REQUIREMENT: Copy the post about hating school again, starting with "I hated the" and going on through "or junior high.)", and replace "college" with "university".

DOCUMENT SECTION:
_____
Monday, December 26, 2022

Surviving 2022

I hated school. (At least, until graduate school. I went twice and would have stayed forever if they let me. But that is irrelevant to this discussion.)

I hated the first day of first grade and every day thereafter. I don’t know why. I was good at school. I didn’t work particularly hard but I got good grades, made good friends and generally had a good time. So, I am not quite sure why I couldn’t wait to get out. It wasn’t that I was anxious to be an adult. I don’t think I ever considered what that meant. Maybe I simply wanted to be a kid who didn’t have to waste her time thinking about the topics the school dictated. I was interested in a less intense lifestyle. So, I recall the thoughts I had in the third grade as I faced five more years of elementary school, four years of high school and four years of college. (We did not have a middle school or junior high.)

I’m in third grade now and next year will the last year of the first half of grade school. After that I’ll be in fifth grade and that means I’ve made it to the second half of grade school. After that, sixth is the last year of the first half of the second half . . . .
_____
RECORDS SHOWN:
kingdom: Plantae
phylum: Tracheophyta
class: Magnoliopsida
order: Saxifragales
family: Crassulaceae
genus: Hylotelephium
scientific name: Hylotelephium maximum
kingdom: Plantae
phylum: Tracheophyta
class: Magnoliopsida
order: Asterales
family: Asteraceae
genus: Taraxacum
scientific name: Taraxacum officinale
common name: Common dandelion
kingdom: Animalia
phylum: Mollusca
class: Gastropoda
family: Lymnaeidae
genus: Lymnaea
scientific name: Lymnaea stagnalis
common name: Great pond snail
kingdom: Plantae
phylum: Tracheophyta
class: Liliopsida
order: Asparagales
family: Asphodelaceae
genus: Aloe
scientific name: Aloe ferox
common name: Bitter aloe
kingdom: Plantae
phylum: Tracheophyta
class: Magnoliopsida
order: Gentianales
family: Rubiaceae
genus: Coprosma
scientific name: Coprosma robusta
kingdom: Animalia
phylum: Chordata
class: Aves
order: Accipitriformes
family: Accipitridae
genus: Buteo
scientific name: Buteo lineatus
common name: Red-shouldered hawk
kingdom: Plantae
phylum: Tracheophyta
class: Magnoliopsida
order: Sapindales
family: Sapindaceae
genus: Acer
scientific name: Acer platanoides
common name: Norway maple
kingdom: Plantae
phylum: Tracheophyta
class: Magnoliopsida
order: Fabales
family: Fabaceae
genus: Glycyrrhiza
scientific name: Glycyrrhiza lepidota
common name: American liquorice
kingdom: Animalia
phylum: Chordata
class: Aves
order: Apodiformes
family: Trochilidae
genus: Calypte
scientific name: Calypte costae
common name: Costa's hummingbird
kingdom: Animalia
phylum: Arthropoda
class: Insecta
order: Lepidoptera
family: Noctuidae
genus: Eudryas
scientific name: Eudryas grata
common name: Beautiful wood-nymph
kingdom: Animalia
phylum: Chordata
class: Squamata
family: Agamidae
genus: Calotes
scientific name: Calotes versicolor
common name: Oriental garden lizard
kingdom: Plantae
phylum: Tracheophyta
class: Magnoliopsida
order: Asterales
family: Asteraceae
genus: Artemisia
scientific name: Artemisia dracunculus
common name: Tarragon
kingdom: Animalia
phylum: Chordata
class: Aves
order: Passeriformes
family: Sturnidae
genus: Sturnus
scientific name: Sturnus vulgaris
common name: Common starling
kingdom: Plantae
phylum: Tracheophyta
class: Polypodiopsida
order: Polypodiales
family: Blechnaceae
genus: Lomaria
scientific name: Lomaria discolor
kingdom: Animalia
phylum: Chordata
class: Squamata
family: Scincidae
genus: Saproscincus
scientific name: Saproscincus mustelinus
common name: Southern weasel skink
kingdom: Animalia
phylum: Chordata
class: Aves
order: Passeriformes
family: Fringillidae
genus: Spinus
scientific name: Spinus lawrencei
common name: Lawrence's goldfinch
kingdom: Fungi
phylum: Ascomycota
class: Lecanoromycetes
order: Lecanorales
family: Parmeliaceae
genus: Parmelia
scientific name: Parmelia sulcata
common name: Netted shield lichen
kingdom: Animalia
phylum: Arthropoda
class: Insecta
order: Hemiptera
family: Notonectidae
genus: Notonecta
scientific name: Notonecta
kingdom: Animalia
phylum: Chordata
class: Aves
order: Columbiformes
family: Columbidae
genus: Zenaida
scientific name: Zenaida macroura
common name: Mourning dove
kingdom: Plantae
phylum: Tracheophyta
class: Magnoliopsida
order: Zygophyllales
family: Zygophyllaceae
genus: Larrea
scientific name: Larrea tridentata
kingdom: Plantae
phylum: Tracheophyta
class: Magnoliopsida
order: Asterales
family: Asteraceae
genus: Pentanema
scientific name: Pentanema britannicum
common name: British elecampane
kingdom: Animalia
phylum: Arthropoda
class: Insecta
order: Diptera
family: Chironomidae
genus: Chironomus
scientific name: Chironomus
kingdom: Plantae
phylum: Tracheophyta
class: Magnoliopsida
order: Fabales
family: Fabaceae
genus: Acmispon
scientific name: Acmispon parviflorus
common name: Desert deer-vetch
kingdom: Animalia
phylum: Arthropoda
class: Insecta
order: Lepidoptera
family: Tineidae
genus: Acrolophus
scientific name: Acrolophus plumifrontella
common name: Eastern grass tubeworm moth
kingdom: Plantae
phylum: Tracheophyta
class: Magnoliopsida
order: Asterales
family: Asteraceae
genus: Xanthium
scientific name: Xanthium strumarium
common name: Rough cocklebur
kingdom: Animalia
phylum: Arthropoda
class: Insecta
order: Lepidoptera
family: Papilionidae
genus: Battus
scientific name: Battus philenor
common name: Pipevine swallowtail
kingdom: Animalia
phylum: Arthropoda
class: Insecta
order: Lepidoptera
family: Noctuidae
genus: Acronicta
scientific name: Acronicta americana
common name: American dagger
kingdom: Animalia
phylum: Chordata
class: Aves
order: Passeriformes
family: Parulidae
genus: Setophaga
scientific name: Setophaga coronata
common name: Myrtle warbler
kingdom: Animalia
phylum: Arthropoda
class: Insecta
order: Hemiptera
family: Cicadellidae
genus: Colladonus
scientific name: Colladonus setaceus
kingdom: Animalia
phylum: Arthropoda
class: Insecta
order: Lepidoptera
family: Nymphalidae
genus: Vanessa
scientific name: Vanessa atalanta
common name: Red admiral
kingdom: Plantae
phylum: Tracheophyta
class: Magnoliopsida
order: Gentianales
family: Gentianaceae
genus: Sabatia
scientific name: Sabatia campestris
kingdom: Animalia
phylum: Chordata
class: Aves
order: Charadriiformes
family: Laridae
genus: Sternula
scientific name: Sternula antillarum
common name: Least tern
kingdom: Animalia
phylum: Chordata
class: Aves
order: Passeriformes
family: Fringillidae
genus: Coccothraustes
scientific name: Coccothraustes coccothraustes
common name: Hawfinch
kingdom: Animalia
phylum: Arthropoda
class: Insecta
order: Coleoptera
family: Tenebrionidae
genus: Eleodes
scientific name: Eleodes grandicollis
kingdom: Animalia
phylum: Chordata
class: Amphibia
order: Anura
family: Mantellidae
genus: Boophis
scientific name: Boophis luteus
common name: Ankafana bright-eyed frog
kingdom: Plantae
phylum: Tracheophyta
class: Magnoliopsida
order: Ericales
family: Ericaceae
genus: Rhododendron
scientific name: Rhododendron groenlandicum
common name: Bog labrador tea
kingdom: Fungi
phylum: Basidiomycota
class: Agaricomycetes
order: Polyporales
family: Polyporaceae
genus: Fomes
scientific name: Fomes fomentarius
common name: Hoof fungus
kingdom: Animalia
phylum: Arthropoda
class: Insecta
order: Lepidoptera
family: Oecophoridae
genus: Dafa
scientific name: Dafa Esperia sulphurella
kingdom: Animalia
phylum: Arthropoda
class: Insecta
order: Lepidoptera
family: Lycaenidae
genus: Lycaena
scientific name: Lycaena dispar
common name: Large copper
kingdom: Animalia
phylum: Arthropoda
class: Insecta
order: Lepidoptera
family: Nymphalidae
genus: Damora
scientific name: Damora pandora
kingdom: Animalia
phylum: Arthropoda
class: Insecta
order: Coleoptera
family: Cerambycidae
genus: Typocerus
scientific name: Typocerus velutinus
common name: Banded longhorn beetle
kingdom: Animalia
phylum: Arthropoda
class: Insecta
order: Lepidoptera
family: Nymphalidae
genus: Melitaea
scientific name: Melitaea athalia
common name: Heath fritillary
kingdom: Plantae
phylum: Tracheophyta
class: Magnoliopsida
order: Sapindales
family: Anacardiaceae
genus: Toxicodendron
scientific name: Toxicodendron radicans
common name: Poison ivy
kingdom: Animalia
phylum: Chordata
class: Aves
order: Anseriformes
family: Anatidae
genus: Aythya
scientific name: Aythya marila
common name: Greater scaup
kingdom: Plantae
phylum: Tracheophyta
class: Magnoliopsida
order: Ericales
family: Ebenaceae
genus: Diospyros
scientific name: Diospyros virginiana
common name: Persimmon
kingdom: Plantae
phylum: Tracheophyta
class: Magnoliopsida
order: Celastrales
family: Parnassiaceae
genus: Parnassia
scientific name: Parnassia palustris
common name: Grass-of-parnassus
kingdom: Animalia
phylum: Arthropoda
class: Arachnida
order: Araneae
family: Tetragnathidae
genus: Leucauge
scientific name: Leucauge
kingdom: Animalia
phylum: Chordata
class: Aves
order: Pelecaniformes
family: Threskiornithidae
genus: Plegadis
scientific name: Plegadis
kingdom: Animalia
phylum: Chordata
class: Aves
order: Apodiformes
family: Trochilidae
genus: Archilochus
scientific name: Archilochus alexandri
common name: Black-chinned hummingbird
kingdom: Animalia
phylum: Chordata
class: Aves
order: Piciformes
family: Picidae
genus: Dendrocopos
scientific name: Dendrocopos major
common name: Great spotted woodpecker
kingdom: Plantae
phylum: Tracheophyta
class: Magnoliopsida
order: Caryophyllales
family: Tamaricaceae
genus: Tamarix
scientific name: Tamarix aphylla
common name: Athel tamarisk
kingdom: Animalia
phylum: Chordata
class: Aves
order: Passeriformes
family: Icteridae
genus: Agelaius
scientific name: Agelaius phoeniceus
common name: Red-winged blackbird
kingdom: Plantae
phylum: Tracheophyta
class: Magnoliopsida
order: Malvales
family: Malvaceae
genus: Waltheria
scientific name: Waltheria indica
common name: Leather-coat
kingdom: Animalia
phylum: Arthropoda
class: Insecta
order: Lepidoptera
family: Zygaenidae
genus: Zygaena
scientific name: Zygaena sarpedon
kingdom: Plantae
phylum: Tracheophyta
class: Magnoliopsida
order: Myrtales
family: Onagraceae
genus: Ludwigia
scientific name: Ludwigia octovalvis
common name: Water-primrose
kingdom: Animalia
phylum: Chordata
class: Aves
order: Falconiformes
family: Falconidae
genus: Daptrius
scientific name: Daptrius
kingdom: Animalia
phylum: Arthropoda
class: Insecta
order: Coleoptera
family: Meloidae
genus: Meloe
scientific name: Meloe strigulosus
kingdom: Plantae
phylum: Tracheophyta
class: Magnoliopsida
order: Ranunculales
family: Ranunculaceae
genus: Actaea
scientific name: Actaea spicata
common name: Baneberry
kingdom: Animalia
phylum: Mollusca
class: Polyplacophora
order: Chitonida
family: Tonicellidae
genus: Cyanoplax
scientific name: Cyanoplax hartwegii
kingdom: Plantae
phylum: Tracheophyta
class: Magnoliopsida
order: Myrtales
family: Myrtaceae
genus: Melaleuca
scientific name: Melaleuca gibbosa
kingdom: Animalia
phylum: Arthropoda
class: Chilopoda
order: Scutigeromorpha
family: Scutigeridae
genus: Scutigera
_____
RESULT OF THIS TASK:
I hated the first day of first grade and every day thereafter. I don’t know why. I was good at school. I didn’t work particularly hard but I got good grades, made good friends and generally had a good time. So, I am not quite sure why I couldn’t wait to get out. It wasn’t that I was anxious to be an adult. I don’t think I ever considered what that meant. Maybe I simply wanted to be a kid who didn’t have to waste her time thinking about the topics the school dictated. I was interested in a less intense lifestyle. So, I recall the thoughts I had in the third grade as I faced five more years of elementary school, four years of high school and four years of university. (We did not have a middle school or junior high.)